When television was a new medium, local tv stations had airtime to fill.  A Philidelphia station manager found Ernie Kovacs on the local radio, and offered him some time on the TV.  He was given practically no budget and his only expectation was to be entertaining and find an audience.  The bit below may be his most famous, and it looks like it cost about $9.75 to produce.

This is also a good example of surrealism in film.   The imitation mechanical movement is quite intriguing.

Kovacs had very cartoon sensibilities. Like this:

This next video has some great narration by Kovacs, as he both explains, and makes fun of film making. He opens with this line:

There’s a standard formula for success in the entertainment medium, and that is beat it to death if it succeeds.

Surrealism

One evening I was teaching a class at the Academy of Art.  A student, Aaron Koressel I think it was, presented his latest animation.  It included a boy character and a goat.  The boy was standing in a hole, holding a box, and he was eye to eye with the goat.  That evening I happened to have a guest in the class, Phil Captain 3D McNally, now working as global stereoscopic supervisor at Dreamworks.  Phil pointed out how when the image of the boy and goat first came up, it caused him to stop and ask himself “what’s going on here?”  It’s strange scene, in a good way.  It caught his attention.  You have accomplished something when just the set up of the shot already has the viewer interested.  That in itself is a lesson.

I didn’t think of it at the time, but what Aaron had done was create a “surreal” image.  If animators should know one art movement, it should be surrealism.   Founded in the 1920’s, it encompassed visual art, writing, music and film.   It was influenced by Freud’s study of the subconscious, using free association and dream analysis.  I would define surrealist visual art as “the juxtaposition of unexpected objects, resulting in a dreamlike image.”   Surrealists felt that art could be free of aesthetic and moral preoccupations.   In other words, it doesn’t have to “mean” something.  Like unfocused thought, it can just “play”.

Often, surrealist art can be just plain funny.
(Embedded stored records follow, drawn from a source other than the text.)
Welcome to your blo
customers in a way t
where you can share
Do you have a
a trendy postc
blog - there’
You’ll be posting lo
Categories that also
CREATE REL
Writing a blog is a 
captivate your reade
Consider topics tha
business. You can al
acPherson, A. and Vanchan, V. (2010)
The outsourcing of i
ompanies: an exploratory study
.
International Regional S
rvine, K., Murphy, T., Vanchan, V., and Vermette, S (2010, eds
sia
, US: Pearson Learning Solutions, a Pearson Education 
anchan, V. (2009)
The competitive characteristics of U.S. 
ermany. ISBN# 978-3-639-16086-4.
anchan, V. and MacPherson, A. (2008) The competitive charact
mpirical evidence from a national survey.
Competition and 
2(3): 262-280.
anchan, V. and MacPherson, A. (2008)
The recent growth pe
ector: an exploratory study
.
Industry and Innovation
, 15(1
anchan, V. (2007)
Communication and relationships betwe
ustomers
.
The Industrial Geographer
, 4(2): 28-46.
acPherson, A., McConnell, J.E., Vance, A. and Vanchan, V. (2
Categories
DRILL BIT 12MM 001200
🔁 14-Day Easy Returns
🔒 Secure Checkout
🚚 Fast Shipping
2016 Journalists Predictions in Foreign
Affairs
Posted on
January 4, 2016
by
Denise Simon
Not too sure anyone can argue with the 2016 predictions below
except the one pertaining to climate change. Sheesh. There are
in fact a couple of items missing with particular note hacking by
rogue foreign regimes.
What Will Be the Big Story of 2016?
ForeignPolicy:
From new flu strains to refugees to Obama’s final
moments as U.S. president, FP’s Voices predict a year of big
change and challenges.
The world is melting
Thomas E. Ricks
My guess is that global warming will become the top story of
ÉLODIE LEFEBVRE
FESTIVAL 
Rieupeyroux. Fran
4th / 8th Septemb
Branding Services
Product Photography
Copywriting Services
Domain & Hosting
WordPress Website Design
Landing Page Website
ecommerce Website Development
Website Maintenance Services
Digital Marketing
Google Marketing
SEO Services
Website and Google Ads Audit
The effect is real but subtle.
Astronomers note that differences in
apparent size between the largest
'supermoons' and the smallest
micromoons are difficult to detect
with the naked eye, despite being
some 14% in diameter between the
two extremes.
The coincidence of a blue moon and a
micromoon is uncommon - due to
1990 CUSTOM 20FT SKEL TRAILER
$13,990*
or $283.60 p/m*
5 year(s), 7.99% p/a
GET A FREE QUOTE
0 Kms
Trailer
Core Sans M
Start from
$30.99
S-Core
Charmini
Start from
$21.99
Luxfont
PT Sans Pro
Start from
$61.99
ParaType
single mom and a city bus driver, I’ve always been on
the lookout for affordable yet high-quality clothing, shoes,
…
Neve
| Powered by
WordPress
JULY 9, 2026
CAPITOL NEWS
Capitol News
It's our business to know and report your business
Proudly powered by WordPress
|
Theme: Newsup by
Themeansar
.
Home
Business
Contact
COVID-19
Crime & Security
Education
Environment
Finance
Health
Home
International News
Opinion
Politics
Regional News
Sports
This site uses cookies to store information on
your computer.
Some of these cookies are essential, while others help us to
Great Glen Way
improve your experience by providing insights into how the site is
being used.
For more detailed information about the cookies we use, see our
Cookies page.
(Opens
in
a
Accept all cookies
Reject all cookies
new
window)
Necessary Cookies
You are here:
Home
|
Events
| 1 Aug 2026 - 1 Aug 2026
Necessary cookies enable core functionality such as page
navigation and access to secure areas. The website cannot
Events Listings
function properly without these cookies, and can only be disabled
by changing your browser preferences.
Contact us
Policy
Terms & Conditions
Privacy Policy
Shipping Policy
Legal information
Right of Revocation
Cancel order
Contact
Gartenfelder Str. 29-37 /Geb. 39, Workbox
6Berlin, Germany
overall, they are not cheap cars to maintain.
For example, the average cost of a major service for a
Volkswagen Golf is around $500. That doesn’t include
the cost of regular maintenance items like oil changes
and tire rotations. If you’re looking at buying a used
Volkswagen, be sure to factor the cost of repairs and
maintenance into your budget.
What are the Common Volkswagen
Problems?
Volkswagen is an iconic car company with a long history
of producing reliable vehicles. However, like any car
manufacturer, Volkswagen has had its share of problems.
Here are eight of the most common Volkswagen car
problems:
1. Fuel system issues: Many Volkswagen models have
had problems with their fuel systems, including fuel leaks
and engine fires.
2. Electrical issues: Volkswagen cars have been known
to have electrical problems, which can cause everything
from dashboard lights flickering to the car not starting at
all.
I imagine that the artists themselves understood this.  Whenever Salvador Dali posed for a photo, he often struck the same crazy wide eyed face.  This was not a man who took himself terribly seriously.   There is even a branch of surrealism called surreal humor.  Such humor includes absurd situations, and nonsense.   Also, non-sequitur, where statements can be made that have no logical connection to what comes before or after.   Literary examples of this pre-date the surrealist movement, for instance Lewis Carroll’s Alice in Wonderland, or Edward Lear’s “Book of Nonsense.”   One might use the word, silly.

With words like “nonsense” “absurd” and “silly” it should start to become apparent why surrealism has a place in the discussion of animation.   When artists are freed from the expectation of being logical, or sensible, it is fertile ground for imagination.